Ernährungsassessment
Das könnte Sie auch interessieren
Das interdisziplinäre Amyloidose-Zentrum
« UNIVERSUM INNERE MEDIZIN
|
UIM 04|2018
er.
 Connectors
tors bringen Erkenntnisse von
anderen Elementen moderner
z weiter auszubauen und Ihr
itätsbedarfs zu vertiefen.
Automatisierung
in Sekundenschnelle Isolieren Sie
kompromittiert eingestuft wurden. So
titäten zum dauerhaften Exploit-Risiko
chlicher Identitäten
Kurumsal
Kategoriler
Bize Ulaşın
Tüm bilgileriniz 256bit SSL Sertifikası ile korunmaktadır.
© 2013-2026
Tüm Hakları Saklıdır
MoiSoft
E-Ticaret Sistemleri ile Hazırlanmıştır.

* * *

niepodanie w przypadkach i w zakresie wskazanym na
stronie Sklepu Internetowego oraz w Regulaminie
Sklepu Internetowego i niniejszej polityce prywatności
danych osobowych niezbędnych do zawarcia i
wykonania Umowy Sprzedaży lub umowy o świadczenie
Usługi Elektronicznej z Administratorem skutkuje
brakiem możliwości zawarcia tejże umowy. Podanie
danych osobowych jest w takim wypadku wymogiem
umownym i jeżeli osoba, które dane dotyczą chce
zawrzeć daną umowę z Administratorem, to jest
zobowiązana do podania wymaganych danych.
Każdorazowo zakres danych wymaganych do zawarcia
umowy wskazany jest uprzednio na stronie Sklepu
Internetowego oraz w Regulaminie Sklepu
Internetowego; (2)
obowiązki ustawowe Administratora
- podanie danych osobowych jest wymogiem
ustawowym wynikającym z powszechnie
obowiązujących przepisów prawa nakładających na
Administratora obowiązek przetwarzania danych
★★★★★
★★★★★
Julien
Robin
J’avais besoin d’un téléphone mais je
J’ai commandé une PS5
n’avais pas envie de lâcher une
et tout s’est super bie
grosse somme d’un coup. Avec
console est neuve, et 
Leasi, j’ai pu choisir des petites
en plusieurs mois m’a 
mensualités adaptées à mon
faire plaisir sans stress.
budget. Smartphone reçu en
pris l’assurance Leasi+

**YOUR TASK**
Copy the stretch of the data from the line containing "niepodanie w przypadkach" through the line containing "umowy wskazany jest", keeping every line unchanged.

**SOLUTION**
niepodanie w przypadkach i w zakresie wskazanym na
stronie Sklepu Internetowego oraz w Regulaminie
Sklepu Internetowego i niniejszej polityce prywatności
danych osobowych niezbędnych do zawarcia i
wykonania Umowy Sprzedaży lub umowy o świadczenie
Usługi Elektronicznej z Administratorem skutkuje
brakiem możliwości zawarcia tejże umowy. Podanie
danych osobowych jest w takim wypadku wymogiem
umownym i jeżeli osoba, które dane dotyczą chce
zawrzeć daną umowę z Administratorem, to jest
zobowiązana do podania wymaganych danych.
Każdorazowo zakres danych wymaganych do zawarcia
umowy wskazany jest uprzednio na stronie Sklepu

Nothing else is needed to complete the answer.